Summary
Google rejected the app because third-party SDK-driven data collection or sharing is not reflected accurately in Data Safety and policy disclosures.
Google Play App Review issue
Google Play SDK disclosure rejected
Google rejected the app because third-party SDK-driven data collection or sharing is not reflected accurately in Data Safety and policy disclosures.
google play sdk disclosure rejectedgoogle play sdk data collection rejectionthird party sdk google play rejection
Fix Google Play review issues before the next submission
Use LogicSpring to run a free precheck, regenerate the right policy or disclosure pack, and shorten the loop from rejection notice to resubmission.
What this means
Google sees or infers vendor data practices that your current store disclosures do not capture.

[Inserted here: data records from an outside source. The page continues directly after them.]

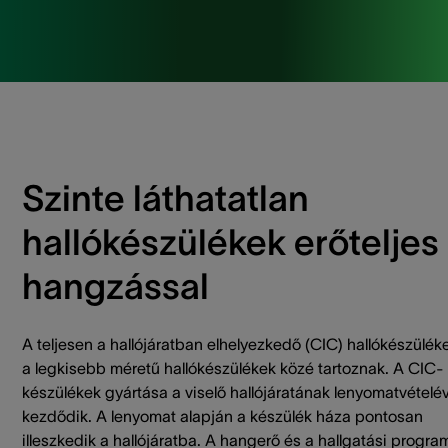
Szinte láthatatlan
hallókészülékek erőteljes
hangzással
A teljesen a hallójáratban elhelyezkedő (CIC) hallókészülék
a legkisebb méretű hallókészülékek közé tartoznak. A CIC-
készülékek gyártása a viselő hallójáratának lenyomatvételév
kezdődik. A lenyomat alapján a készülék háza pontosan
illeszkedik a hallójáratba. A hangerő és a hallgatási progra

This is common for analytics, ads, attribution, auth, support, and AI model telemetry SDKs.
Even if the app team does not actively call every SDK path, the shipped dependency still matters.
Common causes
- The SDK inventory is incomplete or maintained separately from the policy and Data Safety workflow.
- The form omits identifiers, diagnostics, app activity, or sharing behaviors triggered by SDKs.
- The policy mentions vendors generically without describing the actual data categories involved.
Step-by-step fix
- Step 1
Rebuild the shipped SDK inventory from the release branch and verify data categories against vendor docs and config.
- Step 2
Update Data Safety answers and policy sections from that same inventory.
- Step 3
Remove nonessential SDKs where disclosure cost and rejection risk outweigh release value.
What to update
- SDK inventory
- Data Safety form
- Privacy Policy vendor sections
- Release checklist
How LogicSpring helps
- LogicSpring keeps SDK inventory and policy/disclosure generation tied to the same project.
- Precheck highlights likely disclosure gaps caused by third-party dependencies.
- You can turn vendor inventory into cleaner store-facing content without hand-editing every field.
FAQ
Can I resubmit to Google Play without changing the binary?
Only for pure listing or form corrections. If the shipped build still requests the wrong permission, bundles the wrong SDK, or behaves inconsistently, resubmitting the same build is risky.
What evidence should I prepare before resubmitting?
Prepare the updated public policy URL, the exact store fields you changed, screenshots for permission or disclosure flows where relevant, and a short reviewer note explaining what changed and why it now matches the app.
Should the privacy policy, store form, and in-app disclosure all match?
Yes. Review teams compare these surfaces together. If one says you collect or disclose something and another says you do not, the mismatch itself often becomes the next rejection.